Updated: Aug 3, 2022

One of the common questions a physical therapist will answer is: “how long should I do home exercises after finishing PT?” This is a great question and is generally specific to an individual patient’s needs. For example, a 19-year-old athlete with a rotator cuff surgery will have drastically different limitations and needs than a 69-year-old with a rotator cuff surgery. That being said there are some general guidelines a physical therapist will consider when answering this question

The answer to this question largely depends on what a person was in physical therapy to address. If a patient is rehabilitating from lumbar fusion surgery it is important to maintain core strength around the fusion to protect the hardware for years or decades to come; in this case a therapist may suggest “forever exercises” to be done at a minimum of one day per week indefinitely. Contrast this to a flare up of elbow tendonitis due to swinging a hammer excessively while doing a home improvement project. This isolated event may require only one or two months of exercises to resolve and fully rehab the elbow back to baseline strength.

General Guidelines

A general rule of thumb is that complete post-surgical exercise routines typically will last at least six months, and often significantly longer. The older an individual having surgery, the more likely they will need to do upwards of 12+ months of rehabilitation exercises. Take the example of the 19-year-old and 69-year-old rotator cuff repairs above. The 19-year-old may be back to playing baseball within ten months post-op, having achieved full range-of-motion and strength. At ten months the 69-year-old may still be 15% shy of their full overhead motion with notable weakness when reaching overhead. The 69-year-old may need to continue their shoulder exercises for 18 to 24 months in total to achieve their full potential.

Realistic and achievable

One of the most important factors to consider when making a long-term exercise plan--whether PT related or not--is that it needs to be realistic and achievable. I know I can’t tell a patient they will need to do seven-day-a-week exercises for the rest of their lives; it’ll never happen! I tend to explain to patients that muscle strengthening happens effectively with as little as two resistance workouts per week and that strength maintenance can occur with only one workout a week. Based on these guidelines, I help the patient to determine what is a reasonable home exercise program moving out of PT. For the 69-year-old rotator cuff repair patient, they could continue one-day-a-week exercises for 15 minutes or they may opt to continue a five-day-a-week program, depending on their goals and motivation.

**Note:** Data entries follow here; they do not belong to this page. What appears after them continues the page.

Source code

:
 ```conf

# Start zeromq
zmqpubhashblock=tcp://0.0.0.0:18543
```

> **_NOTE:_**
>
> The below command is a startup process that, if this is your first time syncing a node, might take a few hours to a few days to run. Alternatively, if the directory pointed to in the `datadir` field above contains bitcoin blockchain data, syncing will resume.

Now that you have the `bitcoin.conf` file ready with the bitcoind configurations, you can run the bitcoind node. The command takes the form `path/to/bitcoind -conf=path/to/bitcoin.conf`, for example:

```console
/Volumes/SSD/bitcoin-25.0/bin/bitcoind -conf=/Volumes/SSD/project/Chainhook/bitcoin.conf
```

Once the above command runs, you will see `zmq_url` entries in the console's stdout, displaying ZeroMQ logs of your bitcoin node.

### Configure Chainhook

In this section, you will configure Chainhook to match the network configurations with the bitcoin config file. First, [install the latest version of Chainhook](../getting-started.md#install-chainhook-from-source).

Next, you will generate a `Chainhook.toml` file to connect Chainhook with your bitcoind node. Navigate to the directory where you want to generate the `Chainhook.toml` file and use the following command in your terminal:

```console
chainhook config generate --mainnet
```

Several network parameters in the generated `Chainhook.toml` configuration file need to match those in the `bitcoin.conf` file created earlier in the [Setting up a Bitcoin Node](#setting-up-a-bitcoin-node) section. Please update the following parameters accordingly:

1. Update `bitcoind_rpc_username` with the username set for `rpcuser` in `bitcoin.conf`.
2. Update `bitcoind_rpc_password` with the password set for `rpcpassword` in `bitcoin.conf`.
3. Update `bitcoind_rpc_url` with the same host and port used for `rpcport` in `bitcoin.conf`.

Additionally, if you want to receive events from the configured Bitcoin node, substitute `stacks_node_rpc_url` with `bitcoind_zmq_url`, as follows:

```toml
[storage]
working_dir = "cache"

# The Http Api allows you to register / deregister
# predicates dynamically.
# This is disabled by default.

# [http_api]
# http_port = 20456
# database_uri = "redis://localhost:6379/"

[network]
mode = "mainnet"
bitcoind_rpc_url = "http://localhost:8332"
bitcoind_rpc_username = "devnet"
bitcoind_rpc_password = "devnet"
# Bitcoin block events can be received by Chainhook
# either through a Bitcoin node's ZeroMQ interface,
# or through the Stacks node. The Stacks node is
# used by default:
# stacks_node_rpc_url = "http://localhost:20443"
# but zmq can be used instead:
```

Like most questions a PT gets asked, this question does not have a one-size-fits-all answer. Certain injuries will heal and a patient will be 100% better within a few months requiring no further exercise regimen. Some surgeries or large injuries will require six plus months of rehab exercises. Other injuries--my own low back pain included--can be nagging and need addressing weekly or as needed during a flare up. Speak to your physical therapist if you need clarity on your home exercise program and how long to continue it after discharge from PT.